I'd say you are on the right track, but coming up with an optimal and/or efficient algorithm is another matter: it's a difficult problem. However, unless your interest is academic, a good-enough solution may suffice.
First, if you are not interested in coming up with your own solution, CGAL contains an algorithm for convex polyhedra decomposition already: http://doc.cgal.org/latest/Convex_decomposition_3/index.html
Now for the method; like many problems in 3D, it's often helpful to consider the 2D problem which is easier to understand. For 2D, the task is to identify reflex vertices, and split the polygon into two by creating a new edge (and possibly new vertices) from that reflex vertex, and continuing until you are left with no reflex vertices (and hence all-convex polygons).
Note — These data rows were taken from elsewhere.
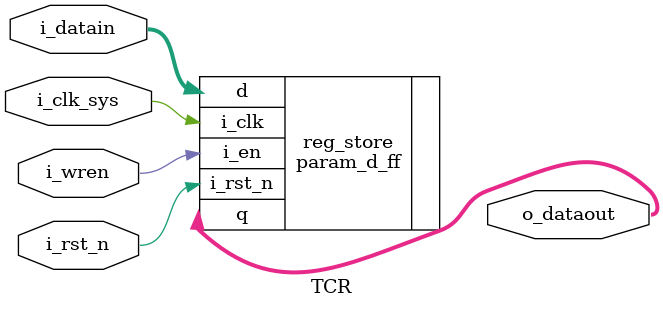
<source format=sv>
module TCR (
  input  logic       i_clk_sys,  // clock system
  input  logic       i_rst_n  ,  // negedge rst
  input  logic       i_wren   ,
  input  logic [7:0] i_datain ,
  output logic [7:0] o_dataout       
);

  param_d_ff #(
    .DATA_WIDTH (8 ),
    .SET_VALUE  ('0)
  ) reg_store (
    .i_clk   (i_clk_sys),
    .i_rst_n (i_rst_n  ),
    .i_en    (i_wren   ),
    .d       (i_datain ),
    .q       (o_dataout)
  );

endmodule: TCR

</source>
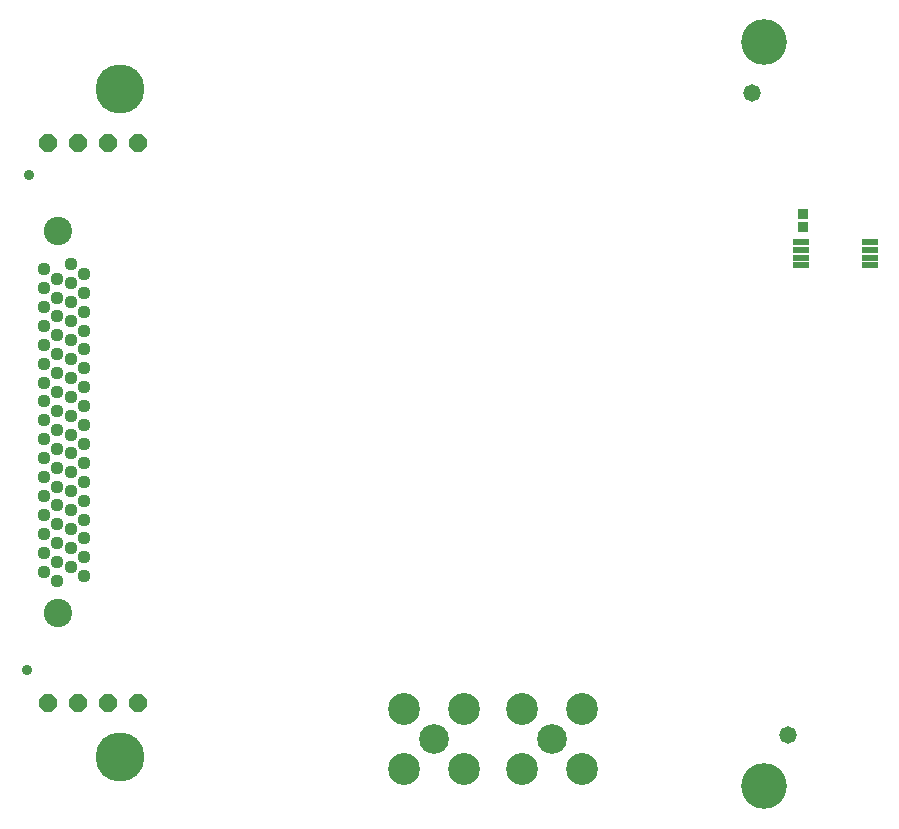
<source format=gbs>
G75*
%MOIN*%
%OFA0B0*%
%FSLAX25Y25*%
%IPPOS*%
%LPD*%
%AMOC8*
5,1,8,0,0,1.08239X$1,22.5*
%
%ADD10C,0.16348*%
%ADD11R,0.05324X0.01978*%
%ADD12R,0.03600X0.03300*%
%ADD13C,0.04439*%
%ADD14C,0.09458*%
%ADD15C,0.03553*%
%ADD16OC8,0.05915*%
%ADD17C,0.09900*%
%ADD18C,0.10650*%
%ADD19C,0.15200*%
%ADD20C,0.05800*%
D10*
X0120882Y0070094D03*
X0120882Y0292732D03*
D11*
X0347949Y0241650D03*
X0347949Y0239091D03*
X0347949Y0236531D03*
X0347949Y0233972D03*
X0370980Y0233972D03*
X0370980Y0236531D03*
X0370980Y0239091D03*
X0370980Y0241650D03*
D12*
X0348441Y0246735D03*
X0348441Y0250935D03*
D13*
X0109071Y0231118D03*
X0104543Y0227969D03*
X0100016Y0229543D03*
X0095488Y0226394D03*
X0100016Y0223244D03*
X0104543Y0221669D03*
X0109071Y0218520D03*
X0104543Y0215370D03*
X0100016Y0216945D03*
X0095488Y0220094D03*
X0095488Y0213795D03*
X0100016Y0210646D03*
X0104543Y0209071D03*
X0109071Y0212220D03*
X0109071Y0205921D03*
X0104543Y0202772D03*
X0100016Y0204346D03*
X0095488Y0201197D03*
X0100016Y0198047D03*
X0104543Y0196472D03*
X0109071Y0193323D03*
X0104543Y0190173D03*
X0100016Y0191748D03*
X0095488Y0188598D03*
X0100016Y0185449D03*
X0104543Y0183874D03*
X0109071Y0180724D03*
X0104543Y0177575D03*
X0100016Y0179150D03*
X0095488Y0182299D03*
X0095488Y0176000D03*
X0100016Y0172850D03*
X0104543Y0171276D03*
X0109071Y0174425D03*
X0109071Y0168126D03*
X0104543Y0164976D03*
X0100016Y0166551D03*
X0095488Y0163402D03*
X0100016Y0160252D03*
X0104543Y0158677D03*
X0109071Y0155528D03*
X0104543Y0152378D03*
X0100016Y0153953D03*
X0095488Y0157102D03*
X0095488Y0150803D03*
X0100016Y0147654D03*
X0104543Y0146079D03*
X0109071Y0149228D03*
X0109071Y0142929D03*
X0104543Y0139780D03*
X0100016Y0141354D03*
X0095488Y0138205D03*
X0100016Y0135055D03*
X0104543Y0133480D03*
X0109071Y0130331D03*
X0109071Y0136630D03*
X0100016Y0128756D03*
X0095488Y0131906D03*
X0095488Y0144504D03*
X0109071Y0161827D03*
X0095488Y0169701D03*
X0109071Y0187024D03*
X0095488Y0194898D03*
X0109071Y0199622D03*
X0095488Y0207496D03*
X0109071Y0224819D03*
X0095488Y0232693D03*
X0104543Y0234268D03*
D14*
X0100213Y0245429D03*
X0100213Y0118028D03*
D15*
X0089858Y0099189D03*
X0090764Y0264150D03*
D16*
X0096906Y0274819D03*
X0106906Y0274819D03*
X0116906Y0274819D03*
X0126906Y0274819D03*
X0126906Y0088205D03*
X0116906Y0088205D03*
X0106906Y0088205D03*
X0096906Y0088205D03*
D17*
X0225606Y0076000D03*
X0264976Y0076000D03*
D18*
X0254976Y0086000D03*
X0235606Y0086000D03*
X0215606Y0086000D03*
X0215606Y0066000D03*
X0235606Y0066000D03*
X0254976Y0066000D03*
X0274976Y0066000D03*
X0274976Y0086000D03*
D19*
X0335717Y0060268D03*
X0335717Y0308268D03*
D20*
X0331717Y0291318D03*
X0343717Y0077318D03*
M02*

</source>
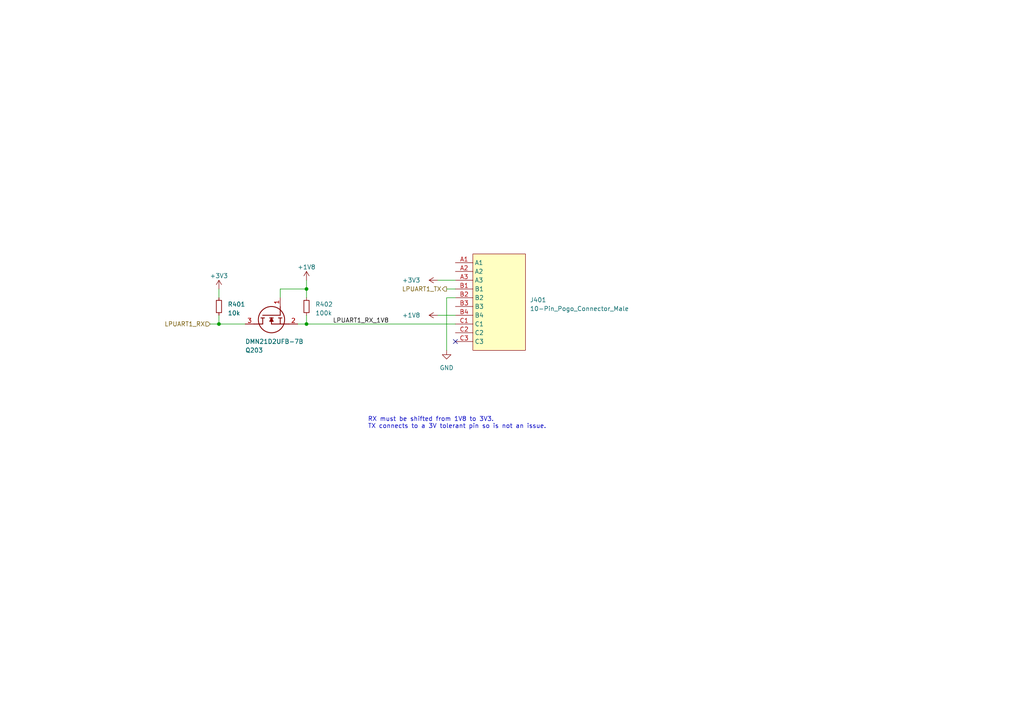
<source format=kicad_sch>
(kicad_sch (version 20230121) (generator eeschema)

  (uuid dd36407a-2899-46de-84ac-28d2b9d495eb)

  (paper "A4")

  

  (junction (at 88.9 93.98) (diameter 0) (color 0 0 0 0)
    (uuid 4f3dfeaa-5f3d-4e80-a87e-ab4badb6c5ec)
  )
  (junction (at 63.5 93.98) (diameter 0) (color 0 0 0 0)
    (uuid adceca14-4347-4734-99e1-8a739f9446b4)
  )
  (junction (at 88.9 83.82) (diameter 0) (color 0 0 0 0)
    (uuid db3a888b-cf20-4b90-984d-b6e96d427f94)
  )

  (no_connect (at 132.08 99.06) (uuid 4c307ca1-f54c-4a23-8eef-53505beac206))

  (wire (pts (xy 63.5 83.82) (xy 63.5 86.36))
    (stroke (width 0) (type default))
    (uuid 038a2a7e-b015-4e87-871e-ec438e213af9)
  )
  (wire (pts (xy 88.9 93.98) (xy 132.08 93.98))
    (stroke (width 0) (type default))
    (uuid 072ff15d-bce5-402b-b519-8eaae32e8963)
  )
  (wire (pts (xy 81.28 86.36) (xy 81.28 83.82))
    (stroke (width 0) (type default))
    (uuid 1200f6e6-3c31-4089-8ca1-1bf3a5e03aa2)
  )
  (wire (pts (xy 129.54 86.36) (xy 129.54 101.6))
    (stroke (width 0) (type default))
    (uuid 16e14b4a-01c6-467e-a106-db2ee8f28f78)
  )
  (wire (pts (xy 60.96 93.98) (xy 63.5 93.98))
    (stroke (width 0) (type default))
    (uuid 19358311-8828-407f-8feb-2099b998cc66)
  )
  (wire (pts (xy 129.54 86.36) (xy 132.08 86.36))
    (stroke (width 0) (type default))
    (uuid 253bde2f-2c14-457e-a6c3-99db0fb998e1)
  )
  (wire (pts (xy 88.9 91.44) (xy 88.9 93.98))
    (stroke (width 0) (type default))
    (uuid 2c156bbf-5658-4adc-8f50-a2689dd60524)
  )
  (wire (pts (xy 127 81.28) (xy 132.08 81.28))
    (stroke (width 0) (type default))
    (uuid 2e0ee0ae-6335-405c-8289-dc04d321e599)
  )
  (wire (pts (xy 88.9 83.82) (xy 88.9 86.36))
    (stroke (width 0) (type default))
    (uuid 61fa8413-d0dc-423a-8e19-88b550e445f3)
  )
  (wire (pts (xy 63.5 93.98) (xy 71.12 93.98))
    (stroke (width 0) (type default))
    (uuid a7f45bc5-9ffa-455a-80af-4dfa9156e0c2)
  )
  (wire (pts (xy 86.36 93.98) (xy 88.9 93.98))
    (stroke (width 0) (type default))
    (uuid af7d53d7-47d2-4528-97a9-9207749458ef)
  )
  (wire (pts (xy 81.28 83.82) (xy 88.9 83.82))
    (stroke (width 0) (type default))
    (uuid b9a62c88-732b-4ad3-a898-26c4ebc10d60)
  )
  (wire (pts (xy 63.5 91.44) (xy 63.5 93.98))
    (stroke (width 0) (type default))
    (uuid c3ff19cb-656e-42ad-93bb-dd6e41da5182)
  )
  (wire (pts (xy 129.54 83.82) (xy 132.08 83.82))
    (stroke (width 0) (type default))
    (uuid da6247da-c497-4f42-a161-62e4810243d4)
  )
  (wire (pts (xy 127 91.44) (xy 132.08 91.44))
    (stroke (width 0) (type default))
    (uuid f8ba59e9-2d1a-47e2-af72-cba193b0b408)
  )
  (wire (pts (xy 88.9 81.28) (xy 88.9 83.82))
    (stroke (width 0) (type default))
    (uuid fd55a1e0-aa85-4648-9d99-7893e89fcd70)
  )

  (text "RX must be shifted from 1V8 to 3V3.\nTX connects to a 3V tolerant pin so is not an issue."
    (at 106.68 124.46 0)
    (effects (font (size 1.27 1.27)) (justify left bottom))
    (uuid cbbd230d-8342-4474-878d-137057887079)
  )

  (label "LPUART1_RX_1V8" (at 96.52 93.98 0) (fields_autoplaced)
    (effects (font (size 1.27 1.27)) (justify left bottom))
    (uuid 40addb43-901b-48f8-a28c-3ccadf6657a5)
  )

  (hierarchical_label "LPUART1_RX" (shape input) (at 60.96 93.98 180) (fields_autoplaced)
    (effects (font (size 1.27 1.27)) (justify right))
    (uuid f2270af8-628b-42da-b8c8-8f9b76431743)
  )
  (hierarchical_label "LPUART1_TX" (shape output) (at 129.54 83.82 180) (fields_autoplaced)
    (effects (font (size 1.27 1.27)) (justify right))
    (uuid f87427f4-b97d-40a1-ba0c-dbf2d4a5cd1b)
  )

  (symbol (lib_id "power:+3V3") (at 127 81.28 90) (unit 1)
    (in_bom yes) (on_board yes) (dnp no)
    (uuid 03b091a1-8956-4573-8642-8ea6fc22036c)
    (property "Reference" "#PWR0401" (at 130.81 81.28 0)
      (effects (font (size 1.27 1.27)) hide)
    )
    (property "Value" "+3V3" (at 121.92 81.28 90)
      (effects (font (size 1.27 1.27)) (justify left))
    )
    (property "Footprint" "" (at 127 81.28 0)
      (effects (font (size 1.27 1.27)) hide)
    )
    (property "Datasheet" "" (at 127 81.28 0)
      (effects (font (size 1.27 1.27)) hide)
    )
    (pin "1" (uuid 4b3ec18d-10d5-4a8c-a6c1-ea98556cce19))
    (instances
      (project "rfid_module"
        (path "/7f374643-2d66-4cfc-a525-255f058de0be/84079b34-68e0-4da1-ae79-fea60b47a280"
          (reference "#PWR0401") (unit 1)
        )
      )
    )
  )

  (symbol (lib_id "watch_symbols_lib:10-Pin_Pogo_Connector_Male") (at 144.78 86.36 0) (unit 1)
    (in_bom no) (on_board yes) (dnp no)
    (uuid 120f8a9e-104b-4fa4-ab1c-8a80f50ddf11)
    (property "Reference" "J401" (at 153.67 86.995 0)
      (effects (font (size 1.27 1.27)) (justify left))
    )
    (property "Value" "10-Pin_Pogo_Connector_Male" (at 153.67 89.535 0)
      (effects (font (size 1.27 1.27)) (justify left))
    )
    (property "Footprint" "watch_footprints:10-Pin Pogo Connector Male" (at 144.78 104.14 0)
      (effects (font (size 1.27 1.27)) hide)
    )
    (property "Datasheet" "" (at 137.16 76.2 0)
      (effects (font (size 1.27 1.27)) hide)
    )
    (pin "A1" (uuid aea9a305-57a6-4a31-bb95-3cc7df39a833))
    (pin "A2" (uuid 24539d3a-6f6b-4686-93fd-30351a3c9caf))
    (pin "A3" (uuid d84e4cb5-6870-405d-96b7-430a0071ac01))
    (pin "B1" (uuid 25d21c45-7213-44f5-a09c-f4af8f3723e2))
    (pin "B2" (uuid bd8a6979-dc2f-4c54-8328-a9c676f5c7fb))
    (pin "B3" (uuid 90f3862c-14e8-4762-a43f-7be133b315a5))
    (pin "B4" (uuid 11549ba2-c3bb-4c2c-a778-61050122fa50))
    (pin "C1" (uuid 7b55f895-62d5-4502-b54e-e28bff1d91de))
    (pin "C2" (uuid b066612a-3ca7-4a42-9df2-7a724dce1135))
    (pin "C3" (uuid 1b0f9154-0d99-4e32-8121-56f64535e650))
    (instances
      (project "rfid_module"
        (path "/7f374643-2d66-4cfc-a525-255f058de0be/84079b34-68e0-4da1-ae79-fea60b47a280"
          (reference "J401") (unit 1)
        )
      )
    )
  )

  (symbol (lib_id "DMN21D2UFB-7B:DMN21D2UFB-7B") (at 81.28 86.36 90) (mirror x) (unit 1)
    (in_bom yes) (on_board yes) (dnp no)
    (uuid 3fb55efe-fd9a-4df5-acfa-0f49e160f325)
    (property "Reference" "Q203" (at 71.12 101.6 90)
      (effects (font (size 1.27 1.27)) (justify right))
    )
    (property "Value" "DMN21D2UFB-7B" (at 71.12 99.06 90)
      (effects (font (size 1.27 1.27)) (justify right))
    )
    (property "Footprint" "watch_footprints:DMN21D2UFB7B" (at 180.01 97.79 0)
      (effects (font (size 1.27 1.27)) (justify left top) hide)
    )
    (property "Datasheet" "https://componentsearchengine.com/Datasheets/1/DMN21D2UFB-7B.pdf" (at 280.01 97.79 0)
      (effects (font (size 1.27 1.27)) (justify left top) hide)
    )
    (property "Height" "0.53" (at 480.01 97.79 0)
      (effects (font (size 1.27 1.27)) (justify left top) hide)
    )
    (property "Mouser Part Number" "621-DMN21D2UFB-7B" (at 580.01 97.79 0)
      (effects (font (size 1.27 1.27)) (justify left top) hide)
    )
    (property "Mouser Price/Stock" "" (at 680.01 97.79 0)
      (effects (font (size 1.27 1.27)) (justify left top) hide)
    )
    (property "Manufacturer_Name" "Diodes Incorporated" (at 780.01 97.79 0)
      (effects (font (size 1.27 1.27)) (justify left top) hide)
    )
    (property "Manufacturer_Part_Number" "DMN21D2UFB-7B" (at 880.01 97.79 0)
      (effects (font (size 1.27 1.27)) (justify left top) hide)
    )
    (pin "1" (uuid 0680120b-7532-4c4b-b68c-d11d189a6211))
    (pin "2" (uuid e8c38bad-af71-4f11-8a08-e06e3bebcaf1))
    (pin "3" (uuid ea4b2236-28aa-426a-af9b-edf31ac05f26))
    (instances
      (project "rfid_module"
        (path "/7f374643-2d66-4cfc-a525-255f058de0be/a9cdb386-76ee-47d2-86a0-cb7dea8af18d"
          (reference "Q203") (unit 1)
        )
        (path "/7f374643-2d66-4cfc-a525-255f058de0be/84079b34-68e0-4da1-ae79-fea60b47a280"
          (reference "Q401") (unit 1)
        )
      )
      (project "watch_main"
        (path "/b008648a-c7cf-4e14-8a0a-b9314d757b4a/e805c593-17ac-4f08-b6e2-d497b0af0a05"
          (reference "Q1703") (unit 1)
        )
      )
    )
  )

  (symbol (lib_id "power:+1V8") (at 88.9 81.28 0) (unit 1)
    (in_bom yes) (on_board yes) (dnp no) (fields_autoplaced)
    (uuid 820603ce-3b28-411e-8fb0-cfcfc0690203)
    (property "Reference" "#PWR0405" (at 88.9 85.09 0)
      (effects (font (size 1.27 1.27)) hide)
    )
    (property "Value" "+1V8" (at 88.9 77.47 0)
      (effects (font (size 1.27 1.27)))
    )
    (property "Footprint" "" (at 88.9 81.28 0)
      (effects (font (size 1.27 1.27)) hide)
    )
    (property "Datasheet" "" (at 88.9 81.28 0)
      (effects (font (size 1.27 1.27)) hide)
    )
    (pin "1" (uuid f430e35a-3fa2-4912-afa4-b9464ed0e942))
    (instances
      (project "rfid_module"
        (path "/7f374643-2d66-4cfc-a525-255f058de0be/84079b34-68e0-4da1-ae79-fea60b47a280"
          (reference "#PWR0405") (unit 1)
        )
      )
    )
  )

  (symbol (lib_id "Device:R_Small") (at 88.9 88.9 0) (unit 1)
    (in_bom yes) (on_board yes) (dnp no)
    (uuid 9554ef37-738c-403f-8be6-bb8d47d89e31)
    (property "Reference" "R402" (at 91.44 88.265 0)
      (effects (font (size 1.27 1.27)) (justify left))
    )
    (property "Value" "100k" (at 91.44 90.805 0)
      (effects (font (size 1.27 1.27)) (justify left))
    )
    (property "Footprint" "Resistor_SMD:R_0402_1005Metric" (at 88.9 88.9 0)
      (effects (font (size 1.27 1.27)) hide)
    )
    (property "Datasheet" "~" (at 88.9 88.9 0)
      (effects (font (size 1.27 1.27)) hide)
    )
    (pin "1" (uuid 480d9eaa-26f7-4176-8d5b-f13b7d909f5a))
    (pin "2" (uuid 6b6dd051-26f0-4170-8a52-375527750641))
    (instances
      (project "rfid_module"
        (path "/7f374643-2d66-4cfc-a525-255f058de0be/84079b34-68e0-4da1-ae79-fea60b47a280"
          (reference "R402") (unit 1)
        )
      )
    )
  )

  (symbol (lib_id "Device:R_Small") (at 63.5 88.9 0) (unit 1)
    (in_bom yes) (on_board yes) (dnp no) (fields_autoplaced)
    (uuid c6857bc0-216a-4114-84d3-e1794aaca4a7)
    (property "Reference" "R401" (at 66.04 88.265 0)
      (effects (font (size 1.27 1.27)) (justify left))
    )
    (property "Value" "10k" (at 66.04 90.805 0)
      (effects (font (size 1.27 1.27)) (justify left))
    )
    (property "Footprint" "Resistor_SMD:R_0402_1005Metric" (at 63.5 88.9 0)
      (effects (font (size 1.27 1.27)) hide)
    )
    (property "Datasheet" "~" (at 63.5 88.9 0)
      (effects (font (size 1.27 1.27)) hide)
    )
    (pin "1" (uuid 73acbc65-4a3d-437b-9c79-64e9ead84389))
    (pin "2" (uuid 3da8f48a-b082-4e38-b7ca-dee4730e7d8d))
    (instances
      (project "rfid_module"
        (path "/7f374643-2d66-4cfc-a525-255f058de0be/84079b34-68e0-4da1-ae79-fea60b47a280"
          (reference "R401") (unit 1)
        )
      )
    )
  )

  (symbol (lib_id "power:GND") (at 129.54 101.6 0) (unit 1)
    (in_bom yes) (on_board yes) (dnp no) (fields_autoplaced)
    (uuid cfcefca8-101f-4f1b-9957-79ab4754836f)
    (property "Reference" "#PWR0403" (at 129.54 107.95 0)
      (effects (font (size 1.27 1.27)) hide)
    )
    (property "Value" "GND" (at 129.54 106.68 0)
      (effects (font (size 1.27 1.27)))
    )
    (property "Footprint" "" (at 129.54 101.6 0)
      (effects (font (size 1.27 1.27)) hide)
    )
    (property "Datasheet" "" (at 129.54 101.6 0)
      (effects (font (size 1.27 1.27)) hide)
    )
    (pin "1" (uuid 1a055d6a-0d4c-4ea4-94f8-5d0513bad6c7))
    (instances
      (project "rfid_module"
        (path "/7f374643-2d66-4cfc-a525-255f058de0be/84079b34-68e0-4da1-ae79-fea60b47a280"
          (reference "#PWR0403") (unit 1)
        )
      )
    )
  )

  (symbol (lib_id "power:+1V8") (at 127 91.44 90) (unit 1)
    (in_bom yes) (on_board yes) (dnp no)
    (uuid d5d58f70-f2b8-43b1-8700-795d0cb928f3)
    (property "Reference" "#PWR0402" (at 130.81 91.44 0)
      (effects (font (size 1.27 1.27)) hide)
    )
    (property "Value" "+1V8" (at 121.92 91.44 90)
      (effects (font (size 1.27 1.27)) (justify left))
    )
    (property "Footprint" "" (at 127 91.44 0)
      (effects (font (size 1.27 1.27)) hide)
    )
    (property "Datasheet" "" (at 127 91.44 0)
      (effects (font (size 1.27 1.27)) hide)
    )
    (pin "1" (uuid fa412c8a-ba2a-4c20-bf0b-f3d1ff81bb5e))
    (instances
      (project "rfid_module"
        (path "/7f374643-2d66-4cfc-a525-255f058de0be/84079b34-68e0-4da1-ae79-fea60b47a280"
          (reference "#PWR0402") (unit 1)
        )
      )
    )
  )

  (symbol (lib_id "power:+3V3") (at 63.5 83.82 0) (unit 1)
    (in_bom yes) (on_board yes) (dnp no) (fields_autoplaced)
    (uuid d9d77d44-4758-4efe-a876-a02157926bcf)
    (property "Reference" "#PWR0404" (at 63.5 87.63 0)
      (effects (font (size 1.27 1.27)) hide)
    )
    (property "Value" "+3V3" (at 63.5 80.01 0)
      (effects (font (size 1.27 1.27)))
    )
    (property "Footprint" "" (at 63.5 83.82 0)
      (effects (font (size 1.27 1.27)) hide)
    )
    (property "Datasheet" "" (at 63.5 83.82 0)
      (effects (font (size 1.27 1.27)) hide)
    )
    (pin "1" (uuid e98070e4-0039-4474-9787-e747247a5d4b))
    (instances
      (project "rfid_module"
        (path "/7f374643-2d66-4cfc-a525-255f058de0be/84079b34-68e0-4da1-ae79-fea60b47a280"
          (reference "#PWR0404") (unit 1)
        )
      )
    )
  )
)

</source>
Polygon Decomposition by J. Mark Keil contains the following algorithm (in unoptimised form):
diags = decomp(poly)
min, tmp : EdgeList
ndiags : Integer
for each reflex vertex i
for every other vertex j
if i can see j
left = the polygon given by vertices i to j
right = the polygon given by vertices j to i
tmp = decomp(left) + decomp(right)
if(tmp.size < ndiags)
min = tmp
ndiags = tmp.size
min += the diagonal i to j
Basically it exhaustively compares all possible partitions, and returns the one with the least diagonals produced. In this sense it is somewhat brute-force and optimal as well.
If you want "nicer looking" decompositions, that is ones that produce more compact shapes rather than elongated ones, you could also consider this one produced by Mark Bayazit, which is greedy (hence much faster) and looks nicer but has a few shortcomings. It basically works by trying to connect reflex vertices to the best one opposite to it, typically to another reflex vertex:
One of the shortcomings is that it ignores "better" decompositions by creating Steiner points (points that do not exist on an existing edge):
The problem in 3D can be similar; instead of reflex vertices, you identify "notch edges". A naive implementation would be to identify notch edges, and perform plane cuts on the polyhedron repeatedly until all polyhedra are convex. Check out "Convex Partitions of Polyhedra: a Lower Bound and Worst-Case Optimal Algorithm" by Bernard Chazelle for more details.
Note that this approach could produce worst case an exponential number of sub-polyhedra. This is because you could have degenerate cases like this:
But if you have a non-trivial mesh (think bumpy surface), you'll get poor results anyway. It's very likely that you'll want to do a lot of simplification beforehand, if you ever need to use this for complex meshes.